Supplied text –
☆ ☆ ☆ ☆ ☆

For starters, let me identify that this book is not a new `Joy of Cooking' or `James Beard's American Cookery' or Mark Bittman's `How to Cook Everything'. These three very large recipe collections are systematic teaching texts. Every chapter includes notes on the primary raw material and the primary cooking method. `The Gourmet Cookbook' is primarily a collection of recipes claimed to be the 1000 best, selected from 60 years of publishing over 10,000 recipes. The most famous similar cookbook is Craig Claiborne's `The New York Times Cookbook'. Reichl has improved a bit on Claiborne by adding some features appearing in the `Joy of Cooking' style of book such as sidebars on ingredients, tips, and techniques. I will approach evaluating this very big book by evaluating individual aspects and adding up the score at the end.
Selection of Topics: Comprehensive, but just a bit oddly organized. The chapter titles represent either a type of ingredient such as poultry, vegetables, and shellfish; a type of dish such as soup, salad, bread, and pie; or meal such as breakfast and brunch and first courses. I had a hard time finding the sticky bun recipe Reichl touted on the `Today' show because it was in `Breakfast and Brunch' and not in `Breads'. Chapters on Eggs, Charcuterie, and Smoked Foods would have been better than `Breakfast...'.

☆ ☆ ☆ ☆ ☆

Information –
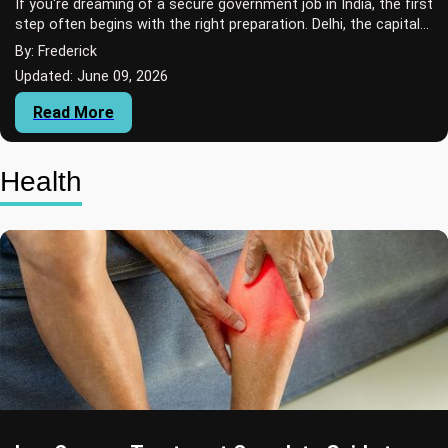
If you're dreaming of a secure government job in India, the first
step often begins with the right preparation. Delhi, the capital
city of India, is w...
By: Frederick
Updated: June 09, 2026
Read More
Health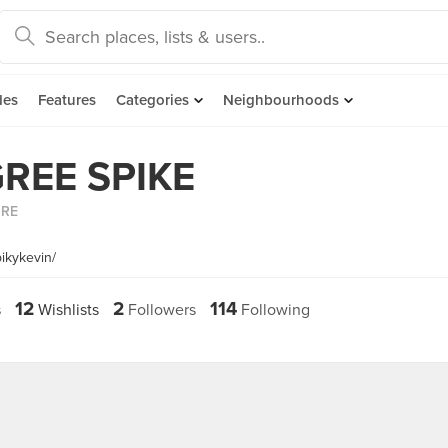
des
Features
Categories
Neighbourhoods
REE SPIKE
ORE
~
ikykevin/
12
2
114
s
Wishlists
Followers
Following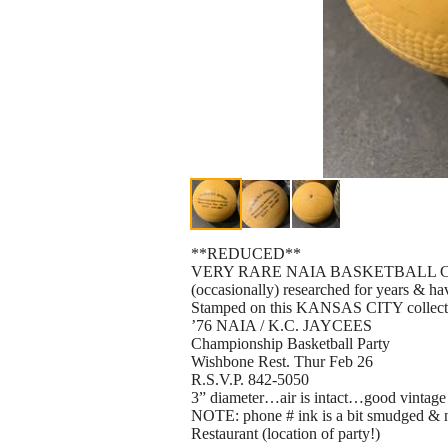
**REDUCED**
VERY RARE NAIA BASKETBALL COLLEC
(occasionally) researched for years & ha
Stamped on this KANSAS CITY collectib
’76 NAIA / K.C. JAYCEES
Championship Basketball Party
Wishbone Rest. Thur Feb 26
R.S.V.P. 842-5050
3” diameter…air is intact…good vintage
NOTE: phone # ink is a bit smudged & 
Restaurant (location of party!)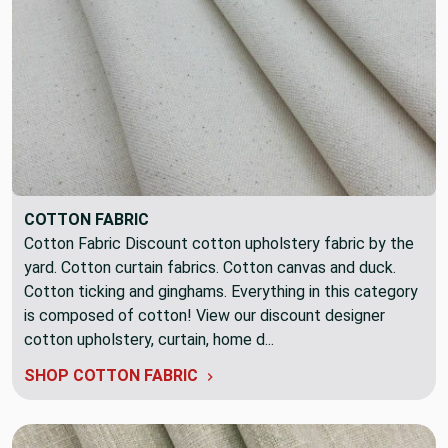
COTTON FABRIC
Cotton Fabric Discount cotton upholstery fabric by the
yard. Cotton curtain fabrics. Cotton canvas and duck.
Cotton ticking and ginghams. Everything in this category
is composed of cotton! View our discount designer
cotton upholstery, curtain, home d...
SHOP COTTON FABRIC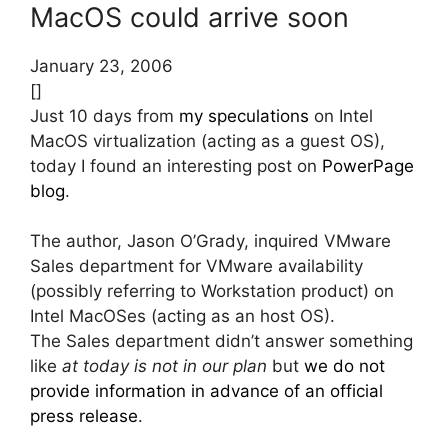
MacOS could arrive soon
January 23, 2006
[]
Just 10 days from
my speculations
on Intel
MacOS virtualization (acting as a guest OS),
today I found an interesting post on
PowerPage
blog
.
The author, Jason O’Grady, inquired VMware
Sales department for VMware availability
(possibly referring to Workstation product) on
Intel MacOSes (acting as an host OS).
The Sales department didn’t answer something
like
at today is not in our plan
but
we do not
provide information in advance of an official
press release
.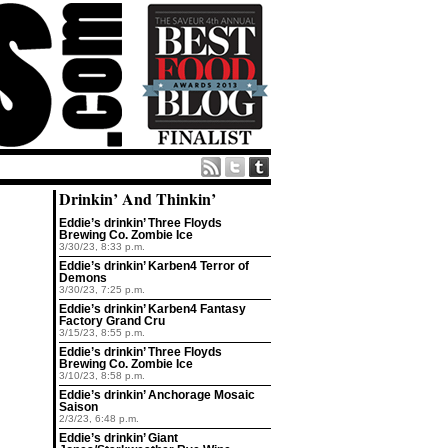
Drinkin’ And Thinkin’
Eddie’s drinkin’ Three Floyds
Brewing Co. Zombie Ice
3/30/23, 8:33 p.m.
Eddie’s drinkin’ Karben4 Terror of
Demons
3/30/23, 7:25 p.m.
Eddie’s drinkin’ Karben4 Fantasy
Factory Grand Cru
3/15/23, 8:55 p.m.
Eddie’s drinkin’ Three Floyds
Brewing Co. Zombie Ice
3/10/23, 8:58 p.m.
Eddie’s drinkin’ Anchorage Mosaic
Saison
2/3/23, 6:48 p.m.
Eddie’s drinkin’ Giant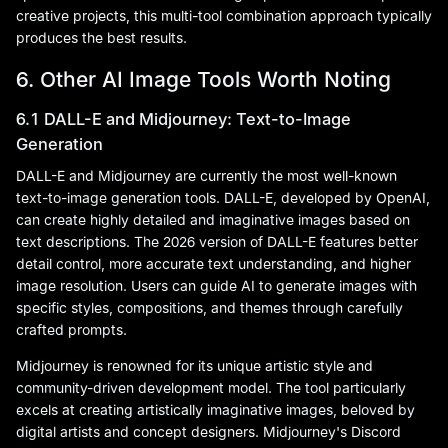
creative projects, this multi-tool combination approach typically
produces the best results.
6. Other AI Image Tools Worth Noting
6.1 DALL-E and Midjourney: Text-to-Image
Generation
DALL-E and Midjourney are currently the most well-known
text-to-image generation tools. DALL-E, developed by OpenAI,
can create highly detailed and imaginative images based on
text descriptions. The 2026 version of DALL-E features better
detail control, more accurate text understanding, and higher
image resolution. Users can guide AI to generate images with
specific styles, compositions, and themes through carefully
crafted prompts.
Midjourney is renowned for its unique artistic style and
community-driven development model. The tool particularly
excels at creating artistically imaginative images, beloved by
digital artists and concept designers. Midjourney's Discord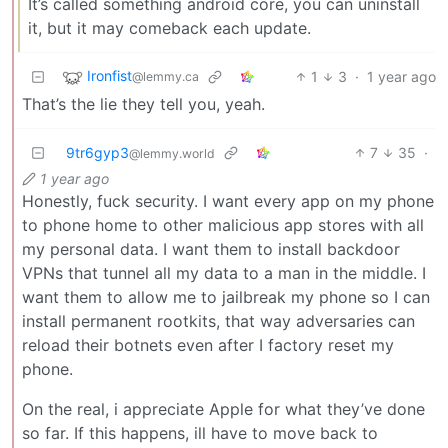
It’s called something android core, you can uninstall
it, but it may comeback each update.
Ironfist
1
3
·
1 year ago
@lemmy.ca
That’s the lie they tell you, yeah.
9tr6gyp3
7
35
·
@lemmy.world
1 year ago
Honestly, fuck security. I want every app on my phone
to phone home to other malicious app stores with all
my personal data. I want them to install backdoor
VPNs that tunnel all my data to a man in the middle. I
want them to allow me to jailbreak my phone so I can
install permanent rootkits, that way adversaries can
reload their botnets even after I factory reset my
phone.
On the real, i appreciate Apple for what they’ve done
so far. If this happens, ill have to move back to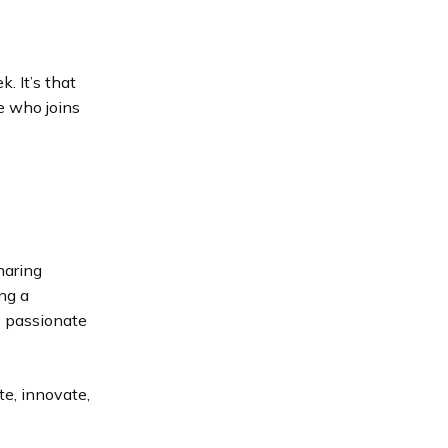
. It’s that
e who joins
haring
ng a
e passionate
te, innovate,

☆ ☆ ☆ ☆ ☆

Problem – Transcribe the cookbook review word for word, everything from "For starters, let" down to "at the end.". The material after the cookbook review is separate from it.

Exercise output –
For starters, let me identify that this book is not a new `Joy of Cooking' or `James Beard's American Cookery' or Mark Bittman's `How to Cook Everything'. These three very large recipe collections are systematic teaching texts. Every chapter includes notes on the primary raw material and the primary cooking method. `The Gourmet Cookbook' is primarily a collection of recipes claimed to be the 1000 best, selected from 60 years of publishing over 10,000 recipes. The most famous similar cookbook is Craig Claiborne's `The New York Times Cookbook'. Reichl has improved a bit on Claiborne by adding some features appearing in the `Joy of Cooking' style of book such as sidebars on ingredients, tips, and techniques. I will approach evaluating this very big book by evaluating individual aspects and adding up the score at the end.